INSTRUCTION: Go line by line through the records below. Copy whichever lines contain the string "results".
+++
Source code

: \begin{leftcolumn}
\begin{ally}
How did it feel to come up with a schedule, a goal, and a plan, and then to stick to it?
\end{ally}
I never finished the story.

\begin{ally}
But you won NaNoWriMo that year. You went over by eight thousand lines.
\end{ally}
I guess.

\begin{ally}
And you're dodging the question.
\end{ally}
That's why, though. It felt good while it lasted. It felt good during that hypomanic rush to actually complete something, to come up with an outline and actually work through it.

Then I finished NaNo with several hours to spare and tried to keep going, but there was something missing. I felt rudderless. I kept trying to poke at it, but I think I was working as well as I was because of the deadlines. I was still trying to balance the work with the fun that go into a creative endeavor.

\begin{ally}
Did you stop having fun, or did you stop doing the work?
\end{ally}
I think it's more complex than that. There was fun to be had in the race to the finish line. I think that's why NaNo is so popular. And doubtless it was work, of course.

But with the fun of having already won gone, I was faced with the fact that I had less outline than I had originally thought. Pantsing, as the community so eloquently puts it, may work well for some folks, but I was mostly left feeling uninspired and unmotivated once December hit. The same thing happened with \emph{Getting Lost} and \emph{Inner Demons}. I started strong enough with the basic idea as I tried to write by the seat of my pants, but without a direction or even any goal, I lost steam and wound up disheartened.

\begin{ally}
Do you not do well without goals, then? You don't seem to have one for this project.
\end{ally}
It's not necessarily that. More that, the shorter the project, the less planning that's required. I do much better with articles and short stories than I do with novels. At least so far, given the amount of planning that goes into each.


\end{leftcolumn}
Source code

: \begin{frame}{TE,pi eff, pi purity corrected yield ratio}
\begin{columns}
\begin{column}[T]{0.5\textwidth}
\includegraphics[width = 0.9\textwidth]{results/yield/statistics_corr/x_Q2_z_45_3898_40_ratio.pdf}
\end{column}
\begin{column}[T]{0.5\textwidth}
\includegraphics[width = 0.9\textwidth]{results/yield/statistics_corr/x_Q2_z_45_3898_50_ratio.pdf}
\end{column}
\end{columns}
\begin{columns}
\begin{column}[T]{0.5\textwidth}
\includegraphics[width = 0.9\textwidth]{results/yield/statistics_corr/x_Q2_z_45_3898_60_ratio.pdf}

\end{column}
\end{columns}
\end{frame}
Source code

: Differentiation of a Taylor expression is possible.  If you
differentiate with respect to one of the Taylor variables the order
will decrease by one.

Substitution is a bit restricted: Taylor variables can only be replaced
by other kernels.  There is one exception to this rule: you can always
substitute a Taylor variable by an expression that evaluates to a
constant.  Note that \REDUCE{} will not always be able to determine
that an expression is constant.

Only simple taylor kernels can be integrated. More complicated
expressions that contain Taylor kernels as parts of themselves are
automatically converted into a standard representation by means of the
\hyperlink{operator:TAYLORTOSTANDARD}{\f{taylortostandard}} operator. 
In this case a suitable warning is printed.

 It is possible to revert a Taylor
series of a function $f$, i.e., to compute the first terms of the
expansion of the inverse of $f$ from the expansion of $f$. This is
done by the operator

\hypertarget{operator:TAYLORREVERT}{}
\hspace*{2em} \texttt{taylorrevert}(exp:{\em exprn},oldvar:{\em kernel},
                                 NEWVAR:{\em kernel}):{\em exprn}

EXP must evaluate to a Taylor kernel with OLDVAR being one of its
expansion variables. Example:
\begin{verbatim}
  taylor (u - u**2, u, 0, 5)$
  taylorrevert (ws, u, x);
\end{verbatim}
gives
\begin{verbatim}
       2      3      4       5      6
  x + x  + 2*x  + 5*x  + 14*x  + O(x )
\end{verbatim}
+++
RESPONSE FOR THIS EXERCISE:
\includegraphics[width = 0.9\textwidth]{results/yield/statistics_corr/x_Q2_z_45_3898_40_ratio.pdf}
\includegraphics[width = 0.9\textwidth]{results/yield/statistics_corr/x_Q2_z_45_3898_50_ratio.pdf}
\includegraphics[width = 0.9\textwidth]{results/yield/statistics_corr/x_Q2_z_45_3898_60_ratio.pdf}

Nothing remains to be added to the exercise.